---------- Data for review
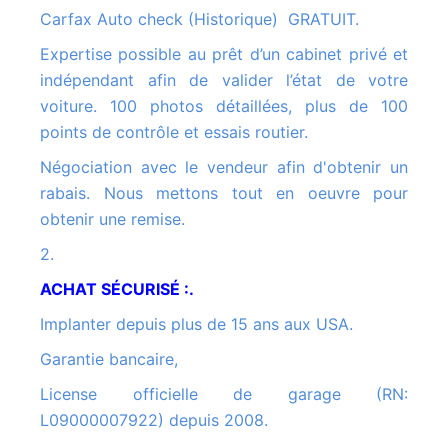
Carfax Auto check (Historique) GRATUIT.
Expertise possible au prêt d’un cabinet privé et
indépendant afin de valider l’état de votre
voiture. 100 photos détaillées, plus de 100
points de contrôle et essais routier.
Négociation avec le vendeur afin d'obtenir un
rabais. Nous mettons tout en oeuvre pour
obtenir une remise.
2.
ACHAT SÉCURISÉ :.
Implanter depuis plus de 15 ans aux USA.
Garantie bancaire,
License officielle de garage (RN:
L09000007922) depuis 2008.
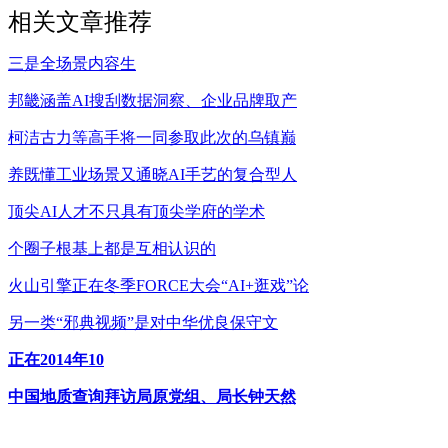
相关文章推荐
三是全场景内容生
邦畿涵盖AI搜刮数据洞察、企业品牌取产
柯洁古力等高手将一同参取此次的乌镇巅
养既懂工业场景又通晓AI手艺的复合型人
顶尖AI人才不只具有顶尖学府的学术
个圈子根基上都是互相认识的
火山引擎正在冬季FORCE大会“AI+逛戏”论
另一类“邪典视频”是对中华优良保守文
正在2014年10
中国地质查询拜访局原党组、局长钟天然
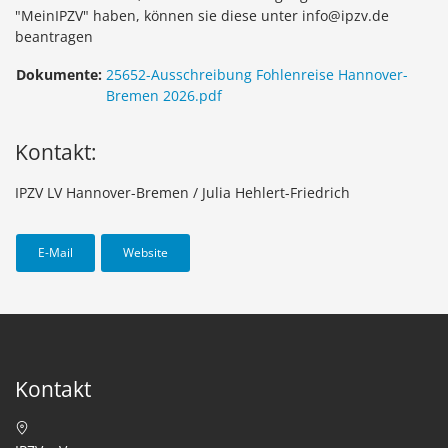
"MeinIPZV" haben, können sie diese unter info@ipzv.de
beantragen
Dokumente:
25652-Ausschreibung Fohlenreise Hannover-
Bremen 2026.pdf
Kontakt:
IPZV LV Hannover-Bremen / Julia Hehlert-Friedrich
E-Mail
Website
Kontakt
--------------------
---------- Data for review
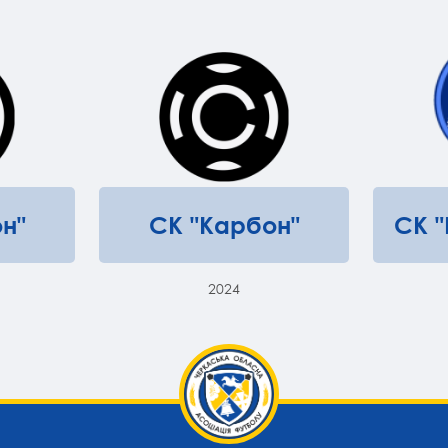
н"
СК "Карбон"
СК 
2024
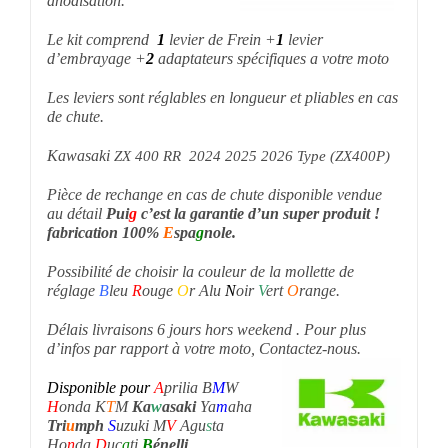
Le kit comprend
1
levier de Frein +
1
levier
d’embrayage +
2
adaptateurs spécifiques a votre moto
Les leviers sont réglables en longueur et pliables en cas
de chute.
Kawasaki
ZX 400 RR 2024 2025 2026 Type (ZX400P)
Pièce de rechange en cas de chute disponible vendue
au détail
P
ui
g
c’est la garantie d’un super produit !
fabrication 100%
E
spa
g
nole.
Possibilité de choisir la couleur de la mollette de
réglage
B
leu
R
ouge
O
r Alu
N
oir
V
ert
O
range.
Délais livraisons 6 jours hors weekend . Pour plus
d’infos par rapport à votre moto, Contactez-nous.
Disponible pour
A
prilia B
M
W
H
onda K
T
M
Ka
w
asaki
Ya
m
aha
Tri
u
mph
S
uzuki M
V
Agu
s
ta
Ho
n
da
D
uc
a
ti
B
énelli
--------------------
--- What you have to do ---
Copy all lines of the records in which the string "moto" can be found.

--- Result ---
adaptateurs spécifiques a votre moto
d’infos par rapport à votre moto, Contactez-nous.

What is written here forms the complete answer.